We had to book the flight to Goa once we arrived in Mumbai, but we received help there, too.  We did tip most of the people who pushed the chair and assisted us, but I think that, with one exception, they would have been as helpful without.

We left Male at six in the evening, and arrived at the ship around ten the next morning.  We didn’t sleep at all during the trip, and were very happy to see the ship, as you can imagine.

So now I’m back, and the foot continues to improve a little more each day.. All is well, or as well as can be expected.  I’m actually feeling good enough to feel frustrated at my dependence and lack of mobility.  I’ve started doing laps on the Promenade deck to build up my arm strength and get some exercise.  While in port, I will also practice with the crutches, so I can become comfortable enough with them and not need the wheelchair so much.

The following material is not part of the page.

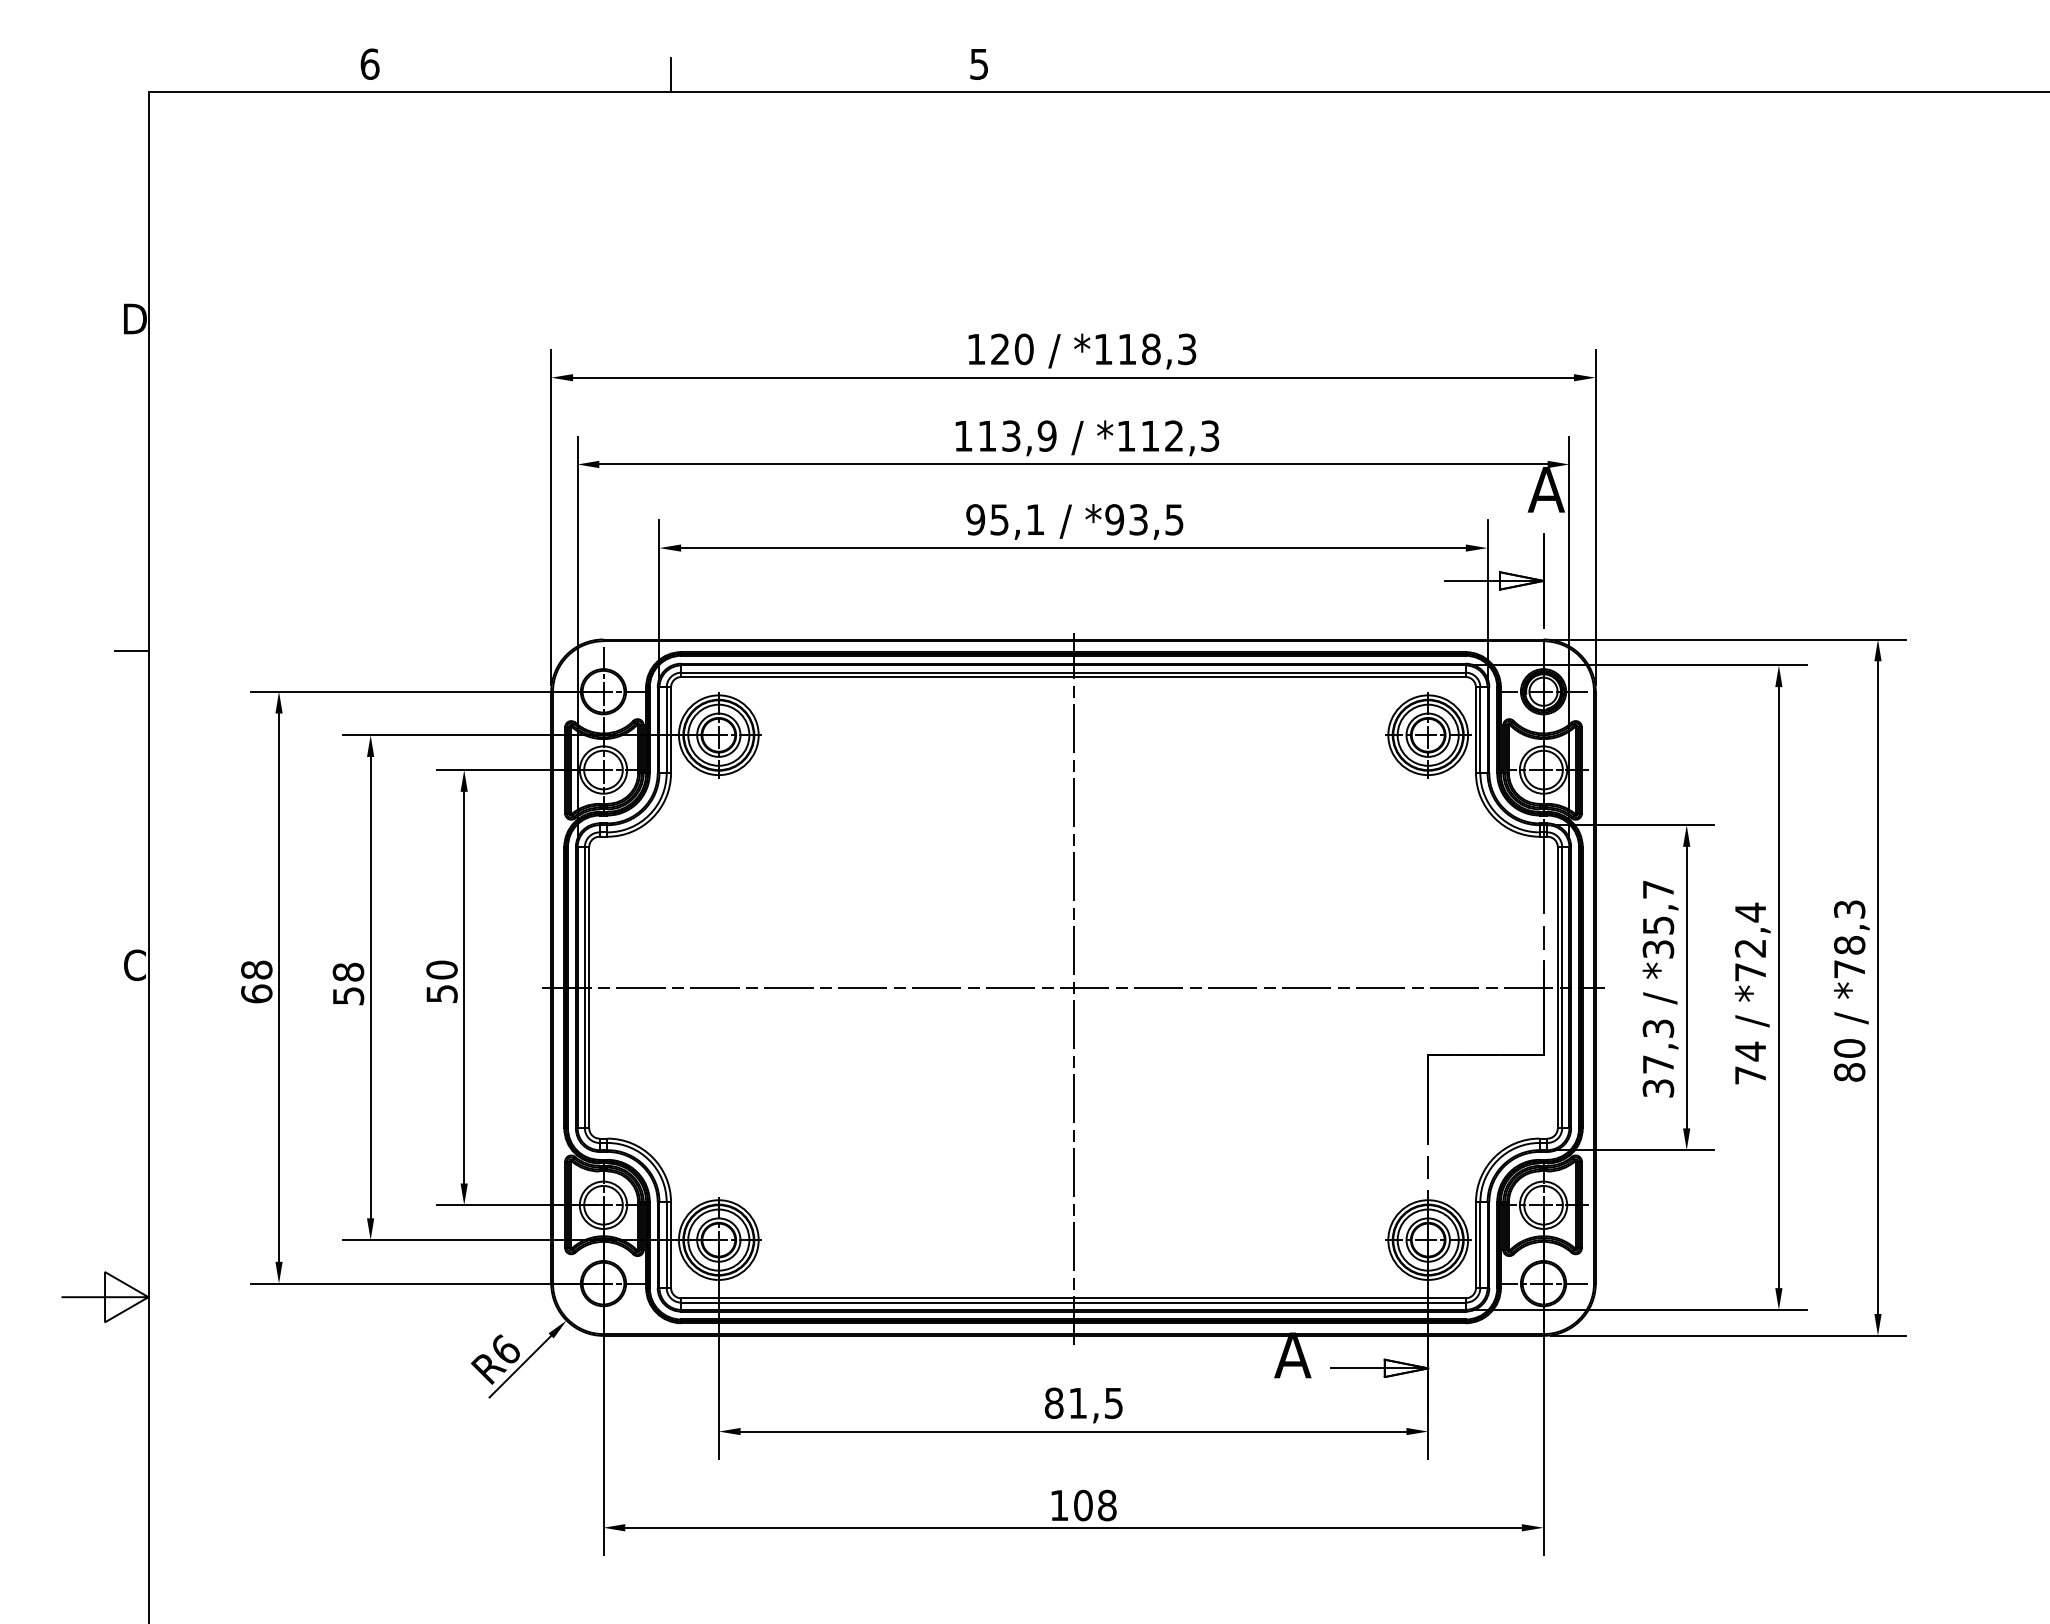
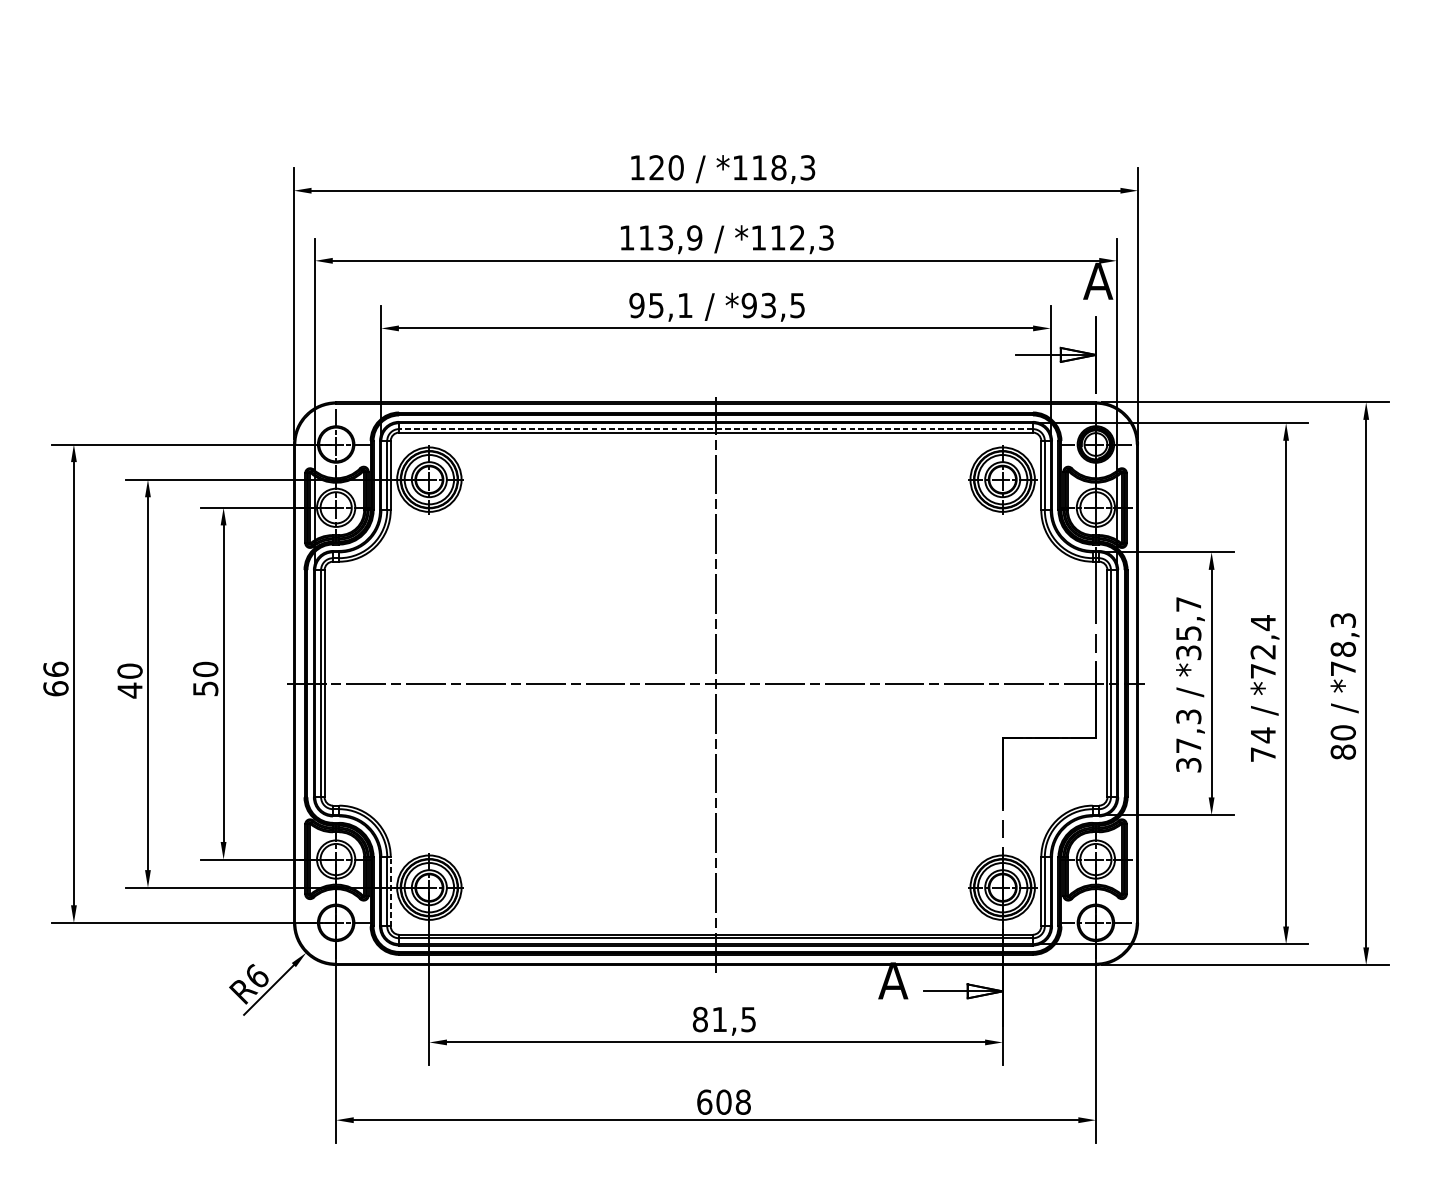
line: (1073, 672) -> (716, 428), solid -> dashed
text: (256, 969) -> (55, 669), 68 -> 66
text: (348, 984) -> (130, 681), 58 -> 40
line: (671, 1245) -> (391, 892), solid -> dashed
text: (1059, 1505) -> (704, 1102), 108 -> 608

Melissa continues to be a great assistant and, as some passengers have pointed out, this is her great opportunity to push me around.  I’m writing this last bit on Thursday, the 18th, and have given one writing class and run two book club meetings.  They have gone well, and so life is becoming as normal as possible.

  Thank you for following this adventure along with me.  I hope you appreciate the lengths to which I’ve gone to have something interesting to blog about!  And now that this is done, I can get back to the really interesting stuff – the wildlife I saw in Africa.     

1 comment:

  1. Wow, Judy, you sure had to go through an ordeal with all the pain in the hospital and getting on and off the planes !! Thank goodness you have Melissa with you.. I am glad to hear you are on the mend and back on the ship. I have been doing some quilting, I went to Blackstrap twice since you have been gone, once for one day workshop and again for a weekend retreat. Kathy R put up with my snoring that time!!